Le cinéma est parsemé de films aux sujets «importants» qu'il faut absolument traiter à l'écran. Sympathie pour le diable fait partie de ceux-là.
Ce long métrage immersif plonge le cinéphile dans le chaos du siège de Sarajevo en 1992, rappelant la nécessité de ne pas oublier ces conflits violents afin que l'Histoire ne se répète pas. La mise en scène nerveuse de Guillaume De Fontenay est tendue à souhait, suivant au plus près les corps dans un champ de bataille désolé où les balles peuvent surgir à chaque instant. Malgré un budget limité, le souci du détail est tellement signifiant - le cinéaste montréalais a travaillé pendant 14 ans sur ce projet - que le climat anxiogène ne tarde pas de happer.
On y fait la connaissance de Paul Marchand, un reporter français flamboyant et plus grand que nature, qui agit selon son propre code moral. Arborant des vêtements de dandy et toujours un cigare aux lèvres, ce Don Quichotte nouveau genre use de détermination et d'un humour cynique pour arriver à ses fins, s'indignant de la situation tout en déclamant des questions que ses semblables ne posent pas nécessairement.
Un beau personnage qui a réellement existé et que Niels Schneider livre avec aplomb. Elle est loin l'époque où l'acteur franco-québécois jouait dans Tout et parfait et J'ai tué ma mère. Depuis son César mérité pour Diamant noir, le comédien a trouvé des rôles de plus en plus nourrissants et nuancés (il était magistral dans Un amour impossible) qui culminent avec cette interprétation forte et charismatique.
Si seulement un soin plus conséquent était apporté à la psychologie de cet individu trouble. On sent un Paul Marchand grugé par ses blessures antérieures et sa faille intérieure, qui n'existe qu'en situation de danger, sans trop savoir ce qui l'a mené vers ce précipice. Il carbure à l'adrénaline, se sentant plus vivant lorsque la mort rôde, préférant parfois la compagnie des chiens à celle des humains. Un véritable mystère ambulant dont le traitement superficiel rend cette figure tragique un peu vide et monolithique.
Surtout qu'elle a tendance à prendre toute la place. Malgré la guerre qui fait rage et les cadavres qui s'empilent, la caméra n'en a pratiquement que pour le protagoniste étranger. Si Paul Marchand va jusqu'à faire la morale à une collègue journaliste en l'accusant de devenir le sujet de son reportage, le récit fait ironiquement la même chose avec lui. À tel point que le conflit devient presque un enjeu secondaire à côté des tergiversations de cet antihéros. Un problème qui ne se posait pas dans des oeuvres du même genre, que ce soit Missing, Under Fire ou le récent Camille de Boris Lojkine (qui était de la dernière édition du Festival Cinemania), réduisant les autres êtres à des figures narratives simplistes.
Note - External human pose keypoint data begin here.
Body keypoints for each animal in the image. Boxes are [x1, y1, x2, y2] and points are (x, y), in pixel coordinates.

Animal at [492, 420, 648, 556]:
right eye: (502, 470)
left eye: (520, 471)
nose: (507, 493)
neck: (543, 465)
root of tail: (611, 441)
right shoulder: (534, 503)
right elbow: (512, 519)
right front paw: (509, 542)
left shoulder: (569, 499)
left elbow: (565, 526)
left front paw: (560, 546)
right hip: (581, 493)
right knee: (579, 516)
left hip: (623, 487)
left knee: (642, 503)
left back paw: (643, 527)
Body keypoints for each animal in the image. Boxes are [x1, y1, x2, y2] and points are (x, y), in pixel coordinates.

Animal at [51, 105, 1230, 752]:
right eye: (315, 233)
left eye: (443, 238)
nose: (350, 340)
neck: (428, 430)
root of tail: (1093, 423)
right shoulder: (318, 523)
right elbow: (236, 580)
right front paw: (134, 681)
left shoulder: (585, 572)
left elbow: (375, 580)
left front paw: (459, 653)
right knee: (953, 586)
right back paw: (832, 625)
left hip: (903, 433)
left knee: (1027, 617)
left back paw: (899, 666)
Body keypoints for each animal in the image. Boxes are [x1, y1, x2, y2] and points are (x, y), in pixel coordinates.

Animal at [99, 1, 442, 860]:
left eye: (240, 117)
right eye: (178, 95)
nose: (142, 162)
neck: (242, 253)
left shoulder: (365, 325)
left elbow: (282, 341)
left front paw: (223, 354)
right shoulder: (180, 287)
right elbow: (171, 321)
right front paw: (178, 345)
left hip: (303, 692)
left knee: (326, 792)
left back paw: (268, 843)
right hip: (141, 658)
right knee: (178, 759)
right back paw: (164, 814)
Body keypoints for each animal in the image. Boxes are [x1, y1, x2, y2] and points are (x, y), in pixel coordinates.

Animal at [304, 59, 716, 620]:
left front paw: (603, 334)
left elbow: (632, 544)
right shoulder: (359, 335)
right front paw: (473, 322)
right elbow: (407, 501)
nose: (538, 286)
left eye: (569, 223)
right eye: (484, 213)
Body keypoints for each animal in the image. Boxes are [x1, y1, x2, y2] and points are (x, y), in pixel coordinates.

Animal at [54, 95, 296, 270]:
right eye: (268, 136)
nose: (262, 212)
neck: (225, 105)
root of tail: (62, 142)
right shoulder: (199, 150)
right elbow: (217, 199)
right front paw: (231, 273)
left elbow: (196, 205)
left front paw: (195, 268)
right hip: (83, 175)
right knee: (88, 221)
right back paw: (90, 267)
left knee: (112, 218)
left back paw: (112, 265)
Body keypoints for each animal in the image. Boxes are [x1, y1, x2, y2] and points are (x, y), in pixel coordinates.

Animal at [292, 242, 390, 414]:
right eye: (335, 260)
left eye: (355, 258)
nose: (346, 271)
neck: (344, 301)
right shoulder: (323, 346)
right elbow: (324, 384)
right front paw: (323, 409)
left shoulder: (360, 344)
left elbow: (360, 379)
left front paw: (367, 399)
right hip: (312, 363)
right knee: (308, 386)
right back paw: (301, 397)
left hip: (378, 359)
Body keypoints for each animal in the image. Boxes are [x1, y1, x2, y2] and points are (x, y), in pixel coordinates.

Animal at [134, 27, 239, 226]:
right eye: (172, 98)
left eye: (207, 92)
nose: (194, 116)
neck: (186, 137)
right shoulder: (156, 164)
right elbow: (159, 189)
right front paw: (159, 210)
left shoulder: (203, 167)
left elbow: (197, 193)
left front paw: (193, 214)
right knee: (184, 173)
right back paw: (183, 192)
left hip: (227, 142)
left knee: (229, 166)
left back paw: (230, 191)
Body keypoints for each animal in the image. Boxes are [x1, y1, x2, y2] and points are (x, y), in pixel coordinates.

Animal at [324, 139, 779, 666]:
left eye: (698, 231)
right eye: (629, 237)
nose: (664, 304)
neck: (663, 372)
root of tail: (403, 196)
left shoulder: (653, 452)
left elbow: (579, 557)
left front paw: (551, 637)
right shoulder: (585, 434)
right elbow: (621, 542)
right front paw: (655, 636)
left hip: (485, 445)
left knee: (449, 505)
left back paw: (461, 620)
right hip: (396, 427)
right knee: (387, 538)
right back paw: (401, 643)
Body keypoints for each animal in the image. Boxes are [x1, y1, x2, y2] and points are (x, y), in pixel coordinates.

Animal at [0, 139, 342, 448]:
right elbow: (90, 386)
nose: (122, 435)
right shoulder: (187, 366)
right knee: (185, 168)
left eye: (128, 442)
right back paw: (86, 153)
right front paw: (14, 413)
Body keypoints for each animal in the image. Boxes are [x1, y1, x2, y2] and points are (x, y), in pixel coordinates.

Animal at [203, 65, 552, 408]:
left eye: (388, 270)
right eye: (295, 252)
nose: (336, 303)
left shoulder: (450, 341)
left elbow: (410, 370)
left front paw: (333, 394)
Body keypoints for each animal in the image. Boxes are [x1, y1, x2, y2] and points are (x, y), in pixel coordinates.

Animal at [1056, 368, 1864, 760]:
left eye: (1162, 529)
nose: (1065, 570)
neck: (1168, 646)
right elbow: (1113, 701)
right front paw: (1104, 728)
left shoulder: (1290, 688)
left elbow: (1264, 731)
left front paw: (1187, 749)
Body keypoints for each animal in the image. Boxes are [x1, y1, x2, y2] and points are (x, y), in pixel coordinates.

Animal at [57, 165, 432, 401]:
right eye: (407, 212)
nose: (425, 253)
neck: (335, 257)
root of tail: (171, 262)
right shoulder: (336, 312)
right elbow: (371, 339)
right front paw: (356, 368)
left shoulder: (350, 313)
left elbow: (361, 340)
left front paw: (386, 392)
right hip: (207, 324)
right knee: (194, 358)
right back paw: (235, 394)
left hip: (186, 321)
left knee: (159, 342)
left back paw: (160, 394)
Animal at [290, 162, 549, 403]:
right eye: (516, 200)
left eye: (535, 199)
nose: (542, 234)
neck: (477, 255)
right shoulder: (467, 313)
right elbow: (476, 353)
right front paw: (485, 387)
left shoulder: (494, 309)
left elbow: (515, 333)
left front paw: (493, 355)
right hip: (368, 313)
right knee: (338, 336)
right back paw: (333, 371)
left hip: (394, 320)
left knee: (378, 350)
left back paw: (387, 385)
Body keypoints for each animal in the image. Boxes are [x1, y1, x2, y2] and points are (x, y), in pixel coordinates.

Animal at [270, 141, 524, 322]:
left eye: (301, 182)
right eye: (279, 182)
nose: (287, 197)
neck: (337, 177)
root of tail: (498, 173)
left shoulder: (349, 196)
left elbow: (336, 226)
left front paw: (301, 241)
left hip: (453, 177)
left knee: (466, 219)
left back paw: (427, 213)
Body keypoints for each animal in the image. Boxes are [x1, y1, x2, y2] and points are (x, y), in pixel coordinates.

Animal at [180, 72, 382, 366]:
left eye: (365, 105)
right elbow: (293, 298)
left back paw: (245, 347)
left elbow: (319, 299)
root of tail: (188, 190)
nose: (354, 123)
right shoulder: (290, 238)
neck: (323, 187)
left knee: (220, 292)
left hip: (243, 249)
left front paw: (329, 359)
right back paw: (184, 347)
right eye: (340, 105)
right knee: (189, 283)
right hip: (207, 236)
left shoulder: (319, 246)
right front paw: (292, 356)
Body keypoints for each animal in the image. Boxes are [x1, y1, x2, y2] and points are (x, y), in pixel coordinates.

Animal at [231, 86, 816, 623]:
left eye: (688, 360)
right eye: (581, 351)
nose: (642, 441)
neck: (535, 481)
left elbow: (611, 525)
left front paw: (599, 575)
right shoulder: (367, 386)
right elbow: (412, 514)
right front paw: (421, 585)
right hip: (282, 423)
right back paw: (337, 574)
Le scénario inspiré du livre du défunt correspondant de guerre a été concocté par le réalisateur, Jean Barbe et Guillaume Vigneault. Des noms prestigieux qui empruntent trop souvent un chemin balisé et didactique au lieu de s'avérer imprévisible comme son sujet, d'y insuffler une poésie brute. À chaque scène forte comme celle de la danse de libération (sur la pièce Enola Gay d'OMD, influence de Valse avec Bachir oblige), il y a des moments manipulateurs pour faire réagir à tout prix, comme cette séquence tragique avec l'enfant.
Il ne faut toutefois pas oublier que Sympathie pour le diable demeure un premier film avec ses défauts et ses qualités. Voilà enfin une oeuvre ambitieuse sur le quatrième pouvoir qui fait revivre le passé - Paul Marchand, Sarajevo - en utilisant la force de son art pour créer un peu de mémoire. Bien que malhabile à ses heures, l'effort se suit avec un intérêt certain et il donne le goût d'en apprendre davantage sur ce sombre moment historique et sur ce métier qui se révèle plus que jamais d'une importance capitale.